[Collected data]
========================
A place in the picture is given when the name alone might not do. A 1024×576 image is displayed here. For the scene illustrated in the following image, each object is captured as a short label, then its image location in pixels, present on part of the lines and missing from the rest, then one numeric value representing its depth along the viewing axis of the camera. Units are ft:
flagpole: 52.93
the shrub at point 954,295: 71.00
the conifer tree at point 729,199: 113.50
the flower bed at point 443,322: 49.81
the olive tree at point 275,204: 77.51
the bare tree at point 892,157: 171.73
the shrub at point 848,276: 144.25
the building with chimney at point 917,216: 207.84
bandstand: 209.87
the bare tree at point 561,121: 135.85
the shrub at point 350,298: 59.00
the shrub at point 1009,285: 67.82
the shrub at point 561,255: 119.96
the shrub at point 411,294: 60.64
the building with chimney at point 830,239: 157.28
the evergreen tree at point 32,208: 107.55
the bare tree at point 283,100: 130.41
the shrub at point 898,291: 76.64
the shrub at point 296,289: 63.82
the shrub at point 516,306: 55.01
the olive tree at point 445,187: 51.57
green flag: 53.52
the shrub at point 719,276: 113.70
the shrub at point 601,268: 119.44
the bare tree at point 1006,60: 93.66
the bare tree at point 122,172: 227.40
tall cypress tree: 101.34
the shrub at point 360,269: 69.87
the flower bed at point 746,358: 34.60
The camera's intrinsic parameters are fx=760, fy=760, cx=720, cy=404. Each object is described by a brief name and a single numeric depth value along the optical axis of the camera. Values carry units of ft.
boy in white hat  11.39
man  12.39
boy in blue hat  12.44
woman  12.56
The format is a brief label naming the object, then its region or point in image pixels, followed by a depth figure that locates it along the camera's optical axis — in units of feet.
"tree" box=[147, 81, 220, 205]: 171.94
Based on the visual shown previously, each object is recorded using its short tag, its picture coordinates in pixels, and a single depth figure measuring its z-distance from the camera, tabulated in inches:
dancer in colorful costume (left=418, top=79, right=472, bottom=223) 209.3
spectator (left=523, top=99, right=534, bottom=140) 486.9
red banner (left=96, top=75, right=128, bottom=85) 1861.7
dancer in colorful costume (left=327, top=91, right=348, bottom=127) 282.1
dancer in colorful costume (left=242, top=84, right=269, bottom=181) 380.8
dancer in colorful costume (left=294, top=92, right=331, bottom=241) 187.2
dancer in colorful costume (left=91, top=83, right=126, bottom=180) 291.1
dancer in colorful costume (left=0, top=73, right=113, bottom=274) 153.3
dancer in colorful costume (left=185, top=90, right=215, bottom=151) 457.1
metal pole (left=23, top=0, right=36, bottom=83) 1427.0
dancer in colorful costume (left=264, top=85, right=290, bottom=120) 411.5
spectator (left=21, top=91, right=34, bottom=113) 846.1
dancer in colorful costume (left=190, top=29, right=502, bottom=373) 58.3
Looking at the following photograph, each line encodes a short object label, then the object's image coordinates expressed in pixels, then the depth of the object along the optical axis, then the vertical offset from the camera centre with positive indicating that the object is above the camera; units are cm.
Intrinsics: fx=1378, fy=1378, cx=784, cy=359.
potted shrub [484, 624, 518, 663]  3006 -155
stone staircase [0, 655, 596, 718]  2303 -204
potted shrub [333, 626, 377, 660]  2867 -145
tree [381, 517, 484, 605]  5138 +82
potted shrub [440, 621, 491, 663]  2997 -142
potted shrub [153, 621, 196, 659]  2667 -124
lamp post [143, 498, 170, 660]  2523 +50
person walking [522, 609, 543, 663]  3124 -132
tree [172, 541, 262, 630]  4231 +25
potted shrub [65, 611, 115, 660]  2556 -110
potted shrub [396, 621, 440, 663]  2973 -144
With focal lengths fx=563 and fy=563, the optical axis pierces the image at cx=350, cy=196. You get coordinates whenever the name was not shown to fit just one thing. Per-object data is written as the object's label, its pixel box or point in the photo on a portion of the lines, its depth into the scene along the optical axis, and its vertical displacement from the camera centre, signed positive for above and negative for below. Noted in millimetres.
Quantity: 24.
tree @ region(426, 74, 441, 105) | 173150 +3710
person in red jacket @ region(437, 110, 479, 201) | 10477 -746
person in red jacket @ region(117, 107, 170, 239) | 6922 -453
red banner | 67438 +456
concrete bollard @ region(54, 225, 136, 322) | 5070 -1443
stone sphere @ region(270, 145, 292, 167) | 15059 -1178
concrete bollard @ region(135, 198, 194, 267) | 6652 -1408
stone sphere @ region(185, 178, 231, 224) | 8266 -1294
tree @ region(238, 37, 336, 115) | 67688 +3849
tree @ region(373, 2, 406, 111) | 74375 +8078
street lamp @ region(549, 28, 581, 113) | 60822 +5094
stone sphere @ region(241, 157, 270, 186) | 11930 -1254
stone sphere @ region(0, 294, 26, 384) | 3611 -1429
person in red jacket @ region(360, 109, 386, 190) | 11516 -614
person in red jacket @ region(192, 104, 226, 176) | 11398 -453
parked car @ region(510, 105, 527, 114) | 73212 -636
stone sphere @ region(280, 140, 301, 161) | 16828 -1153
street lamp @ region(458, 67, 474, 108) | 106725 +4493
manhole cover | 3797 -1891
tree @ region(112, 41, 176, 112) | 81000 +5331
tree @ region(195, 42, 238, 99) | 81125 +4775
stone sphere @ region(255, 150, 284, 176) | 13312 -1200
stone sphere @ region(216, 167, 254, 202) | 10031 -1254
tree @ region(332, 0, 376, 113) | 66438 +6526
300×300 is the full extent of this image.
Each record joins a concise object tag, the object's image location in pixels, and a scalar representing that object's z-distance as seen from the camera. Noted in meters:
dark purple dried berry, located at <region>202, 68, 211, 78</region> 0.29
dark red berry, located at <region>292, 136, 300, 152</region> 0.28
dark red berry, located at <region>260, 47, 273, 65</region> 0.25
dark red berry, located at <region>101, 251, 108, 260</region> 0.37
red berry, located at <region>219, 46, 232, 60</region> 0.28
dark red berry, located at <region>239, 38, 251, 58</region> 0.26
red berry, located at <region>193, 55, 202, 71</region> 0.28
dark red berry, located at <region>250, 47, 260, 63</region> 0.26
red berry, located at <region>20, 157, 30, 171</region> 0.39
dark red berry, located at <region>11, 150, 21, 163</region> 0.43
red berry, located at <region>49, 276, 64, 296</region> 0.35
========================
• _WHAT IS BEING ASKED_
Copy each entry exactly, leaving every line as it is.

• _TASK SOLUTION_
A place in the picture is given when the name alone might not do. A 1024×576 image is displayed here. For the scene illustrated in the following image, each object is captured as a short label, then its image location in pixels, present on part of the lines and missing from the rest, then one numeric value representing its depth along the viewing axis of the camera. Units are ft:
flagpole: 52.93
the shrub at point 954,295: 71.00
the conifer tree at point 729,199: 113.50
the flower bed at point 443,322: 49.81
the olive tree at point 275,204: 77.51
the bare tree at point 892,157: 171.73
the shrub at point 848,276: 144.25
the building with chimney at point 917,216: 207.84
bandstand: 209.87
the bare tree at point 561,121: 135.85
the shrub at point 350,298: 59.00
the shrub at point 1009,285: 67.82
the shrub at point 561,255: 119.96
the shrub at point 411,294: 60.64
the building with chimney at point 830,239: 157.28
the evergreen tree at point 32,208: 107.55
the bare tree at point 283,100: 130.41
the shrub at point 898,291: 76.64
the shrub at point 296,289: 63.82
the shrub at point 516,306: 55.01
the olive tree at point 445,187: 51.57
green flag: 53.52
the shrub at point 719,276: 113.70
the shrub at point 601,268: 119.44
the bare tree at point 1006,60: 93.66
the bare tree at point 122,172: 227.40
tall cypress tree: 101.34
the shrub at point 360,269: 69.87
the flower bed at point 746,358: 34.60
The camera's intrinsic parameters are fx=760, fy=760, cx=720, cy=404. Each object is described by a brief name and a single numeric depth value along the optical axis of the camera. Values carry units of ft.
boy in white hat  11.39
man  12.39
boy in blue hat  12.44
woman  12.56
The format is a brief label naming the object, then its region or point in image pixels, followed by a depth figure that locates it along the camera's optical axis — in units of feet.
"tree" box=[147, 81, 220, 205]: 171.94
Based on the visual shown previously, each object is recorded using its short tag, its picture coordinates in pixels, and a single depth figure measuring its z-distance from the camera, tabulated in inches:
dancer in colorful costume (left=418, top=79, right=472, bottom=223) 209.3
spectator (left=523, top=99, right=534, bottom=140) 486.9
red banner (left=96, top=75, right=128, bottom=85) 1861.7
dancer in colorful costume (left=327, top=91, right=348, bottom=127) 282.1
dancer in colorful costume (left=242, top=84, right=269, bottom=181) 380.8
dancer in colorful costume (left=294, top=92, right=331, bottom=241) 187.2
dancer in colorful costume (left=91, top=83, right=126, bottom=180) 291.1
dancer in colorful costume (left=0, top=73, right=113, bottom=274) 153.3
dancer in colorful costume (left=185, top=90, right=215, bottom=151) 457.1
metal pole (left=23, top=0, right=36, bottom=83) 1427.0
dancer in colorful costume (left=264, top=85, right=290, bottom=120) 411.5
spectator (left=21, top=91, right=34, bottom=113) 846.1
dancer in colorful costume (left=190, top=29, right=502, bottom=373) 58.3
Looking at the following photograph, each line encodes a short object label, then the object's image coordinates expressed in pixels, then the depth of the object along the optical axis, then the vertical offset from the camera centre with positive indicating that the object is above the camera; units are cm.
Intrinsics: fx=1378, fy=1378, cx=784, cy=359.
potted shrub [484, 624, 518, 663]  3006 -155
stone staircase [0, 655, 596, 718]  2303 -204
potted shrub [333, 626, 377, 660]  2867 -145
tree [381, 517, 484, 605]  5138 +82
potted shrub [440, 621, 491, 663]  2997 -142
potted shrub [153, 621, 196, 659]  2667 -124
lamp post [143, 498, 170, 660]  2523 +50
person walking [522, 609, 543, 663]  3124 -132
tree [172, 541, 262, 630]  4231 +25
potted shrub [65, 611, 115, 660]  2556 -110
potted shrub [396, 621, 440, 663]  2973 -144
With focal lengths fx=563 and fy=563, the optical axis pierces the image at cx=350, cy=196. You get coordinates whenever the name was not shown to fit just one thing. Per-object data is written as the object's label, its pixel box or point in the photo on a portion of the lines, its depth into the scene along the optical axis, and its vertical displacement from the camera centre, signed positive for above and negative for below. Noted in millimetres.
Quantity: 24.
tree @ region(426, 74, 441, 105) | 173150 +3710
person in red jacket @ region(437, 110, 479, 201) | 10477 -746
person in red jacket @ region(117, 107, 170, 239) | 6922 -453
red banner | 67438 +456
concrete bollard @ region(54, 225, 136, 322) | 5070 -1443
stone sphere @ region(270, 145, 292, 167) | 15059 -1178
concrete bollard @ region(135, 198, 194, 267) | 6652 -1408
stone sphere @ region(185, 178, 231, 224) | 8266 -1294
tree @ region(238, 37, 336, 115) | 67688 +3849
tree @ region(373, 2, 406, 111) | 74375 +8078
street lamp @ region(549, 28, 581, 113) | 60822 +5094
stone sphere @ region(241, 157, 270, 186) | 11930 -1254
stone sphere @ region(0, 294, 26, 384) | 3611 -1429
person in red jacket @ region(360, 109, 386, 190) | 11516 -614
person in red jacket @ region(192, 104, 226, 176) | 11398 -453
parked car @ region(510, 105, 527, 114) | 73212 -636
stone sphere @ region(280, 140, 301, 161) | 16828 -1153
street lamp @ region(458, 67, 474, 108) | 106725 +4493
manhole cover | 3797 -1891
tree @ region(112, 41, 176, 112) | 81000 +5331
tree @ region(195, 42, 238, 99) | 81125 +4775
stone sphere @ region(255, 150, 284, 176) | 13312 -1200
stone sphere @ region(216, 167, 254, 202) | 10031 -1254
tree @ region(332, 0, 376, 113) | 66438 +6526
300×300 is the full extent of this image.
Each record joins a concise object tag, the object's image location in pixels, and a scalar representing that object's z-distance as seen from the camera. Noted in meters:
dark purple dried berry, located at <region>202, 68, 211, 78</region> 0.29
dark red berry, located at <region>292, 136, 300, 152</region> 0.28
dark red berry, located at <region>260, 47, 273, 65</region> 0.25
dark red berry, located at <region>101, 251, 108, 260</region> 0.37
red berry, located at <region>219, 46, 232, 60</region> 0.28
dark red berry, located at <region>239, 38, 251, 58</region> 0.26
red berry, located at <region>193, 55, 202, 71</region> 0.28
dark red berry, located at <region>250, 47, 260, 63</region> 0.26
red berry, located at <region>20, 157, 30, 171</region> 0.39
dark red berry, located at <region>11, 150, 21, 163</region> 0.43
red berry, located at <region>49, 276, 64, 296</region> 0.35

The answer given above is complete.